Germany Faces a Massive Housing Problem
08/09/2023

GERMANY is facing a housing construction crisis that could last for years unless its conditions improve fundamentally, according to German economists and construction experts cited by the German news agency dpa.
The rapid rise in construction costs has made privately financed housing construction more difficult, and for many entrepreneurs it has become unprofitable. To cover these costs, the rent for a new apartment per square meter would have to amount to 18 euros, estimates the Working Group for Contemporary Construction (ARGE), based in Kiel.

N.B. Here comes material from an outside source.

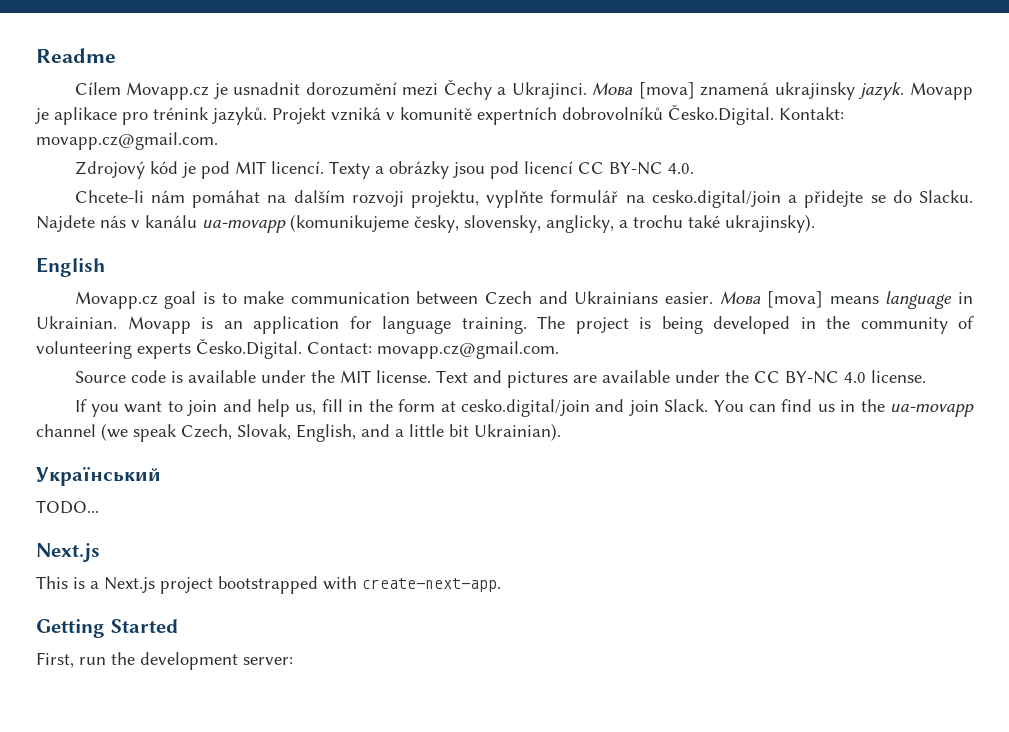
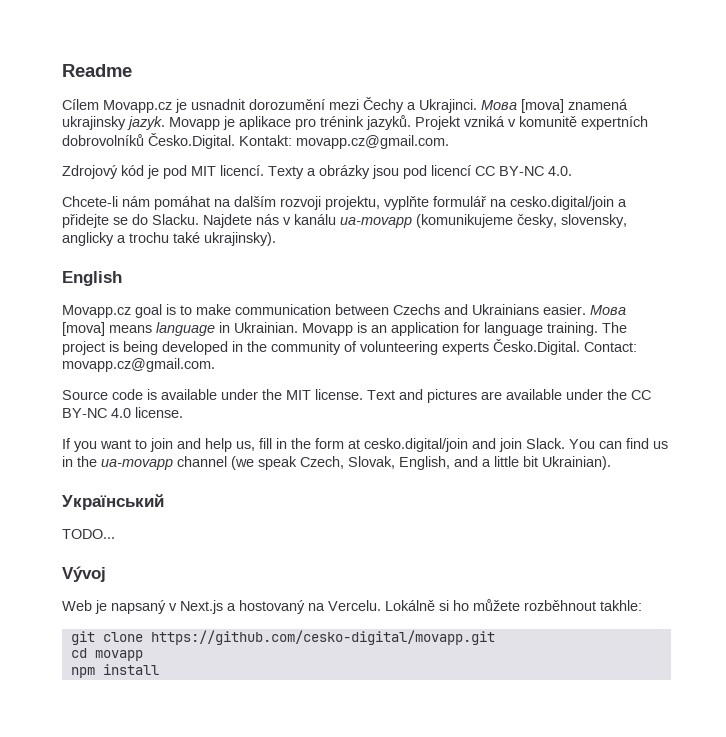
[546,215,614,233] anglicky, -> [62,232,114,246] anglicky
[485,291,533,305] Czech -> [393,304,440,315] Czechs
[36,543,100,562] [36,576,501,594] [36,619,178,638] [36,652,293,670] Next.js // This is a Next.js project bootstrapped with create-next-app. // Getting Started // First, run the development server: -> [62,566,106,582] [62,599,642,614] [70,630,495,645] [70,648,143,661] [70,664,159,678] Vývoj // Web je napsaný v Next.js a hostovaný na Vercelu. Lokálně si ho můžete rozběhnout takhle: // git clone https://github.com/cesko-digital/movapp.git // cd movapp // npm install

Housing construction in Germany is divided into social housing, subsidized by the state, and privately financed housing, which is supposed to be self-sustaining.

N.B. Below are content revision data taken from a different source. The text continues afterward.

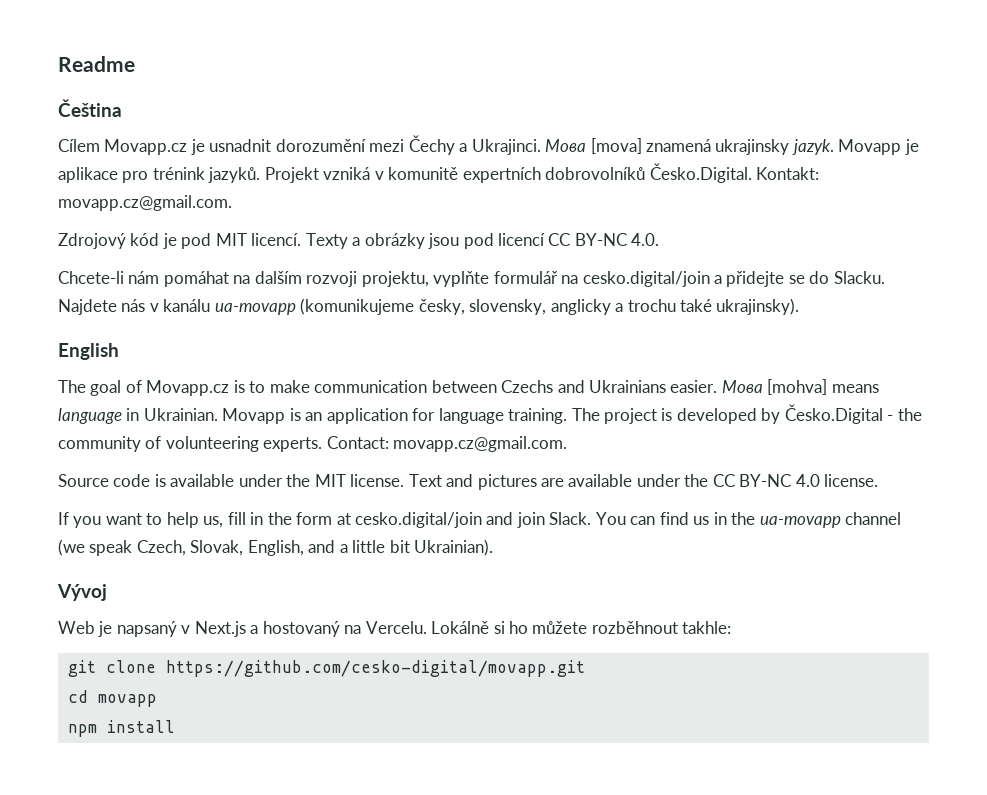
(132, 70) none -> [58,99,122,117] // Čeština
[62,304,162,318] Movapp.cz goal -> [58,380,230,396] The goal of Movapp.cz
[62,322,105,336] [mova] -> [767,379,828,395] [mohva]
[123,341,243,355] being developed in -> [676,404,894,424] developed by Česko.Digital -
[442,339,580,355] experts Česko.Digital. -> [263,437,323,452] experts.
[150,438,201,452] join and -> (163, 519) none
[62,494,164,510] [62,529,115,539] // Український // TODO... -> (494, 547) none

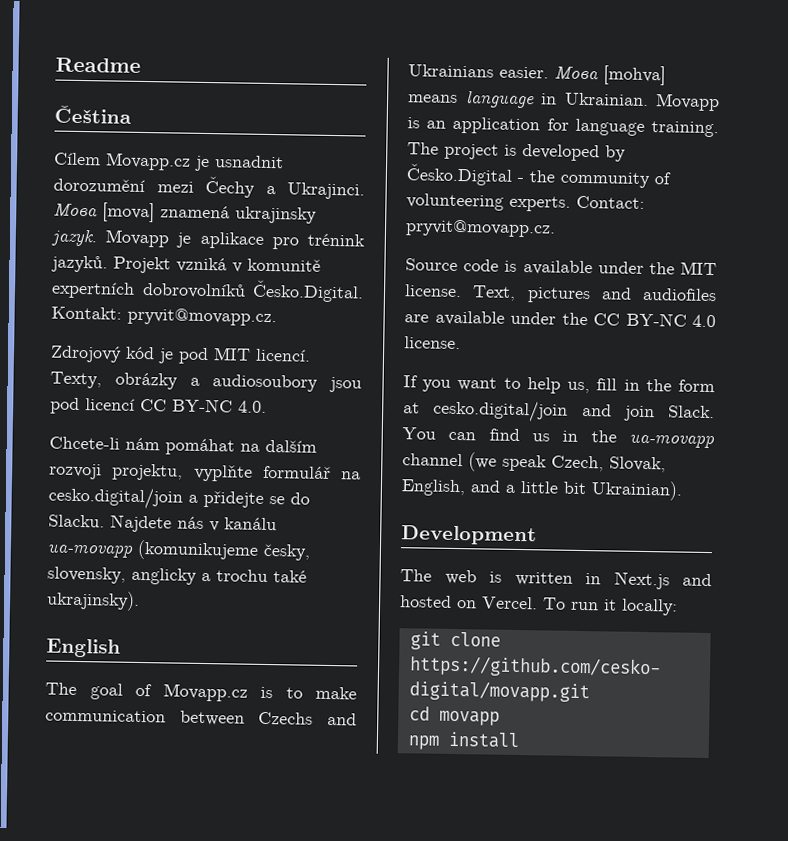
[58,195,232,211] movapp.cz@gmail.com. -> [127,307,277,327] pryvit@movapp.cz.
[305,233,425,249] Texty a obrázky -> [50,371,319,392] Texty, obrázky a audiosoubory
[393,436,568,452] movapp.cz@gmail.com. -> [405,219,556,238] pryvit@movapp.cz.
[408,474,537,490] Text and pictures -> [472,285,717,304] Text, pictures and audiofiles
[57,584,107,601] [58,621,732,637] Vývoj // Web je napsaný v Next.js a hostovaný na Vercelu. Lokálně si ho můžete rozběhnout takhle: -> [401,525,537,546] [400,569,712,590] [400,595,678,616] Development // The web is written in Next.js and hosted on Vercel. To run it locally:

According to ARGE, the average construction cost per square meter of living space – including land costs – currently amounts to around 5,200 euros. “Building is simply too expensive,” said Ludwig Dorffmeister, a construction and real estate expert from Munich's Ifo Institute for Economic Research.
“In May, the prices for building conventional new apartments were 36 percent higher than at the beginning of summer 2020.”
Rising interest rates are also hitting private construction and housing companies. “In many cases they are postponing projects because the required rent would financially overburden future tenants,” said Dorffmeister.
Meanwhile, since 2022 the government has been seriously limiting subsidies for new construction, the dpa agency writes. “Despite the expected efforts of everyone involved, I do not expect a reversal of the trend, but rather further serious losses on the market,” the expert said.